(Stored data)

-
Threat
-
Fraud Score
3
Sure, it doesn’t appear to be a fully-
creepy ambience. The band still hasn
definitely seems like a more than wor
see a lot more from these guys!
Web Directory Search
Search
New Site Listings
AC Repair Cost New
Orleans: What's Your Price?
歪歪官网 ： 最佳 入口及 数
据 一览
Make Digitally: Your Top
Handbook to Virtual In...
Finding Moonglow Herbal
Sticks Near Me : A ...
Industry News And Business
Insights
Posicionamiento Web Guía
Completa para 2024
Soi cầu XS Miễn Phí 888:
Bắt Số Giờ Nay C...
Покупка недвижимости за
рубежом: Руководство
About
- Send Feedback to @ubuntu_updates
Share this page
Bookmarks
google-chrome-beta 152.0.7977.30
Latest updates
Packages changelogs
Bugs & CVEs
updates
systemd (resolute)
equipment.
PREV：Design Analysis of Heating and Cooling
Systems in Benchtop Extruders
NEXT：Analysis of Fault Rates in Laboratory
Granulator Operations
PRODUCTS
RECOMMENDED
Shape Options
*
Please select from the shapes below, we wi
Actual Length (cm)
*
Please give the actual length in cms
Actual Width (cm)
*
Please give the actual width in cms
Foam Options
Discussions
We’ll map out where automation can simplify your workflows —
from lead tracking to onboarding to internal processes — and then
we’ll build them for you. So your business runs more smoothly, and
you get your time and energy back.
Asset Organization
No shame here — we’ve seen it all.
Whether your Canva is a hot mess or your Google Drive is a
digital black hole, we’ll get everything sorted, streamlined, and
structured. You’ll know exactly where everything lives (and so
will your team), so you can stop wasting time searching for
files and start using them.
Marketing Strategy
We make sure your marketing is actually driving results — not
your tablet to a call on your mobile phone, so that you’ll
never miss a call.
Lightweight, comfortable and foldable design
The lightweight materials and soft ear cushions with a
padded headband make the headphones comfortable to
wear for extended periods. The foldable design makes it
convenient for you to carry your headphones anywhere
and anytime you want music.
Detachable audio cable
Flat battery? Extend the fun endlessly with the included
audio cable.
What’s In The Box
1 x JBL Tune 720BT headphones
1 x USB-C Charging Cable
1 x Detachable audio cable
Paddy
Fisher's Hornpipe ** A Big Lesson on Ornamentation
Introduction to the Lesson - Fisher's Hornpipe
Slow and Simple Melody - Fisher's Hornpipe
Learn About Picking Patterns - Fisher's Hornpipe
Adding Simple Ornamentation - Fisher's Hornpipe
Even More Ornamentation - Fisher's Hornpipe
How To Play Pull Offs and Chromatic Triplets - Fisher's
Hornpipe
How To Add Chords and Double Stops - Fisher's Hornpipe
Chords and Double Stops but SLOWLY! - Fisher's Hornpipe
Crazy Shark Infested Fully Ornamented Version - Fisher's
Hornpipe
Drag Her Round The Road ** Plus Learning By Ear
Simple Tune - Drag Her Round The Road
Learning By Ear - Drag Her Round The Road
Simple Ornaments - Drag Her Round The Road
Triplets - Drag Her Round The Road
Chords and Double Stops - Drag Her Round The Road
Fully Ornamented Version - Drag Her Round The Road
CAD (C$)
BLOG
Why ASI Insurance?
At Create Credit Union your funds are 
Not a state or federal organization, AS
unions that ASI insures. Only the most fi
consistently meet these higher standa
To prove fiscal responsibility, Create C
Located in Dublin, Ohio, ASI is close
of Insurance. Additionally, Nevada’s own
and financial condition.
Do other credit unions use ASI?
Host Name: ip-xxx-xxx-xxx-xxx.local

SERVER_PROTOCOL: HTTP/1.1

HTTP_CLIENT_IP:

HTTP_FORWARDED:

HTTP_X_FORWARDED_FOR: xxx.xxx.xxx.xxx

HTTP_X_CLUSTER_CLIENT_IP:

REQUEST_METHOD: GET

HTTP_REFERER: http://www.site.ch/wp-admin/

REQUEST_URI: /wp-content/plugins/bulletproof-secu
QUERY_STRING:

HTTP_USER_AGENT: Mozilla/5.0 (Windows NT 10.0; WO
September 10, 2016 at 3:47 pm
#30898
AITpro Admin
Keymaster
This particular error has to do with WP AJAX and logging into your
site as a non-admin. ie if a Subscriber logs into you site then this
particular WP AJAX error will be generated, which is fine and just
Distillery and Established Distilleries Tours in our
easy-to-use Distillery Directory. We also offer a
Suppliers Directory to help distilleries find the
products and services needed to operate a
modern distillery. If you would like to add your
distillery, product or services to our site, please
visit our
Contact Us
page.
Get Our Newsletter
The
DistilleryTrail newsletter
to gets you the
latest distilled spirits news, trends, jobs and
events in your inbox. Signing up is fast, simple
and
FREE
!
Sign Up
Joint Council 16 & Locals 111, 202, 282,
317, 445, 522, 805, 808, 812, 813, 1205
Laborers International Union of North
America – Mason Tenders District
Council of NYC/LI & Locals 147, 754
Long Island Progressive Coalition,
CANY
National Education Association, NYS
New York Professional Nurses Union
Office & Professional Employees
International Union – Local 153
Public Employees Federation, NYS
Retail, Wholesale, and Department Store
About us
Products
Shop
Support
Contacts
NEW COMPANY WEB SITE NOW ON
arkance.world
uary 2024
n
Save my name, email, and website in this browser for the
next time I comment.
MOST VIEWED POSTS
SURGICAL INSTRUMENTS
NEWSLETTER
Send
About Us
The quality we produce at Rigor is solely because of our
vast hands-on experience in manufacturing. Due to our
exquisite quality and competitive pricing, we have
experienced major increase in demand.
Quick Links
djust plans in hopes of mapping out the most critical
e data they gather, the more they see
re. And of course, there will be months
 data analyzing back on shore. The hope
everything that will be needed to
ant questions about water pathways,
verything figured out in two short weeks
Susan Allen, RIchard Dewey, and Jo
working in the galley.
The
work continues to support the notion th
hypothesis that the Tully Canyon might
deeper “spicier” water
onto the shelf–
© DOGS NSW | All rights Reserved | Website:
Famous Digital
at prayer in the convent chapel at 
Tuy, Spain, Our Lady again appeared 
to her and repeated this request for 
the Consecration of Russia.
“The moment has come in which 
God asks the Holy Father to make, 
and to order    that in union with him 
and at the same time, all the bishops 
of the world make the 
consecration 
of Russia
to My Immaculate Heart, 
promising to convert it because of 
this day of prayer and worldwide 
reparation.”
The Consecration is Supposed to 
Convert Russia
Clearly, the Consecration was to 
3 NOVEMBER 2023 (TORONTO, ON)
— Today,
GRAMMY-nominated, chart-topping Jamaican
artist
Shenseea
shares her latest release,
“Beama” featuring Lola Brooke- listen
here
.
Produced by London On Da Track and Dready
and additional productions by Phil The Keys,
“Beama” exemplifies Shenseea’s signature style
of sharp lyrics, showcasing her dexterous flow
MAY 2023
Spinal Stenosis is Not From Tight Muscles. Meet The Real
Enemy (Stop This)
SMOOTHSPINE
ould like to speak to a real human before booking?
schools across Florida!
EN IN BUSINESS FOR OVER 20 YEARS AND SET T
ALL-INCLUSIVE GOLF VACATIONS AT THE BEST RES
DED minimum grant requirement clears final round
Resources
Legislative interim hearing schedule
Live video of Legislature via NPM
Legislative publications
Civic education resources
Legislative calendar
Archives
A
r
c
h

Task details — Write the records out once more, exactly as shown.

Written solution —
-
Threat
-
Fraud Score
3
Sure, it doesn’t appear to be a fully-
creepy ambience. The band still hasn
definitely seems like a more than wor
see a lot more from these guys!
Web Directory Search
Search
New Site Listings
AC Repair Cost New
Orleans: What's Your Price?
歪歪官网 ： 最佳 入口及 数
据 一览
Make Digitally: Your Top
Handbook to Virtual In...
Finding Moonglow Herbal
Sticks Near Me : A ...
Industry News And Business
Insights
Posicionamiento Web Guía
Completa para 2024
Soi cầu XS Miễn Phí 888:
Bắt Số Giờ Nay C...
Покупка недвижимости за
рубежом: Руководство
About
- Send Feedback to @ubuntu_updates
Share this page
Bookmarks
google-chrome-beta 152.0.7977.30
Latest updates
Packages changelogs
Bugs & CVEs
updates
systemd (resolute)
equipment.
PREV：Design Analysis of Heating and Cooling
Systems in Benchtop Extruders
NEXT：Analysis of Fault Rates in Laboratory
Granulator Operations
PRODUCTS
RECOMMENDED
Shape Options
*
Please select from the shapes below, we wi
Actual Length (cm)
*
Please give the actual length in cms
Actual Width (cm)
*
Please give the actual width in cms
Foam Options
Discussions
We’ll map out where automation can simplify your workflows —
from lead tracking to onboarding to internal processes — and then
we’ll build them for you. So your business runs more smoothly, and
you get your time and energy back.
Asset Organization
No shame here — we’ve seen it all.
Whether your Canva is a hot mess or your Google Drive is a
digital black hole, we’ll get everything sorted, streamlined, and
structured. You’ll know exactly where everything lives (and so
will your team), so you can stop wasting time searching for
files and start using them.
Marketing Strategy
We make sure your marketing is actually driving results — not
your tablet to a call on your mobile phone, so that you’ll
never miss a call.
Lightweight, comfortable and foldable design
The lightweight materials and soft ear cushions with a
padded headband make the headphones comfortable to
wear for extended periods. The foldable design makes it
convenient for you to carry your headphones anywhere
and anytime you want music.
Detachable audio cable
Flat battery? Extend the fun endlessly with the included
audio cable.
What’s In The Box
1 x JBL Tune 720BT headphones
1 x USB-C Charging Cable
1 x Detachable audio cable
Paddy
Fisher's Hornpipe ** A Big Lesson on Ornamentation
Introduction to the Lesson - Fisher's Hornpipe
Slow and Simple Melody - Fisher's Hornpipe
Learn About Picking Patterns - Fisher's Hornpipe
Adding Simple Ornamentation - Fisher's Hornpipe
Even More Ornamentation - Fisher's Hornpipe
How To Play Pull Offs and Chromatic Triplets - Fisher's
Hornpipe
How To Add Chords and Double Stops - Fisher's Hornpipe
Chords and Double Stops but SLOWLY! - Fisher's Hornpipe
Crazy Shark Infested Fully Ornamented Version - Fisher's
Hornpipe
Drag Her Round The Road ** Plus Learning By Ear
Simple Tune - Drag Her Round The Road
Learning By Ear - Drag Her Round The Road
Simple Ornaments - Drag Her Round The Road
Triplets - Drag Her Round The Road
Chords and Double Stops - Drag Her Round The Road
Fully Ornamented Version - Drag Her Round The Road
CAD (C$)
BLOG
Why ASI Insurance?
At Create Credit Union your funds are 
Not a state or federal organization, AS
unions that ASI insures. Only the most fi
consistently meet these higher standa
To prove fiscal responsibility, Create C
Located in Dublin, Ohio, ASI is close
of Insurance. Additionally, Nevada’s own
and financial condition.
Do other credit unions use ASI?
Host Name: ip-xxx-xxx-xxx-xxx.local

SERVER_PROTOCOL: HTTP/1.1

HTTP_CLIENT_IP:

HTTP_FORWARDED:

HTTP_X_FORWARDED_FOR: xxx.xxx.xxx.xxx

HTTP_X_CLUSTER_CLIENT_IP:

REQUEST_METHOD: GET

HTTP_REFERER: http://www.site.ch/wp-admin/

REQUEST_URI: /wp-content/plugins/bulletproof-secu
QUERY_STRING:

HTTP_USER_AGENT: Mozilla/5.0 (Windows NT 10.0; WO
September 10, 2016 at 3:47 pm
#30898
AITpro Admin
Keymaster
This particular error has to do with WP AJAX and logging into your
site as a non-admin. ie if a Subscriber logs into you site then this
particular WP AJAX error will be generated, which is fine and just
Distillery and Established Distilleries Tours in our
easy-to-use Distillery Directory. We also offer a
Suppliers Directory to help distilleries find the
products and services needed to operate a
modern distillery. If you would like to add your
distillery, product or services to our site, please
visit our
Contact Us
page.
Get Our Newsletter
The
DistilleryTrail newsletter
to gets you the
latest distilled spirits news, trends, jobs and
events in your inbox. Signing up is fast, simple
and
FREE
!
Sign Up
Joint Council 16 & Locals 111, 202, 282,
317, 445, 522, 805, 808, 812, 813, 1205
Laborers International Union of North
America – Mason Tenders District
Council of NYC/LI & Locals 147, 754
Long Island Progressive Coalition,
CANY
National Education Association, NYS
New York Professional Nurses Union
Office & Professional Employees
International Union – Local 153
Public Employees Federation, NYS
Retail, Wholesale, and Department Store
About us
Products
Shop
Support
Contacts
NEW COMPANY WEB SITE NOW ON
arkance.world
uary 2024
n
Save my name, email, and website in this browser for the
next time I comment.
MOST VIEWED POSTS
SURGICAL INSTRUMENTS
NEWSLETTER
Send
About Us
The quality we produce at Rigor is solely because of our
vast hands-on experience in manufacturing. Due to our
exquisite quality and competitive pricing, we have
experienced major increase in demand.
Quick Links
djust plans in hopes of mapping out the most critical
e data they gather, the more they see
re. And of course, there will be months
 data analyzing back on shore. The hope
everything that will be needed to
ant questions about water pathways,
verything figured out in two short weeks
Susan Allen, RIchard Dewey, and Jo
working in the galley.
The
work continues to support the notion th
hypothesis that the Tully Canyon might
deeper “spicier” water
onto the shelf–
© DOGS NSW | All rights Reserved | Website:
Famous Digital
at prayer in the convent chapel at 
Tuy, Spain, Our Lady again appeared 
to her and repeated this request for 
the Consecration of Russia.
“The moment has come in which 
God asks the Holy Father to make, 
and to order    that in union with him 
and at the same time, all the bishops 
of the world make the 
consecration 
of Russia
to My Immaculate Heart, 
promising to convert it because of 
this day of prayer and worldwide 
reparation.”
The Consecration is Supposed to 
Convert Russia
Clearly, the Consecration was to 
3 NOVEMBER 2023 (TORONTO, ON)
— Today,
GRAMMY-nominated, chart-topping Jamaican
artist
Shenseea
shares her latest release,
“Beama” featuring Lola Brooke- listen
here
.
Produced by London On Da Track and Dready
and additional productions by Phil The Keys,
“Beama” exemplifies Shenseea’s signature style
of sharp lyrics, showcasing her dexterous flow
MAY 2023
Spinal Stenosis is Not From Tight Muscles. Meet The Real
Enemy (Stop This)
SMOOTHSPINE
ould like to speak to a real human before booking?
schools across Florida!
EN IN BUSINESS FOR OVER 20 YEARS AND SET T
ALL-INCLUSIVE GOLF VACATIONS AT THE BEST RES
DED minimum grant requirement clears final round
Resources
Legislative interim hearing schedule
Live video of Legislature via NPM
Legislative publications
Civic education resources
Legislative calendar
Archives
A
r
c
h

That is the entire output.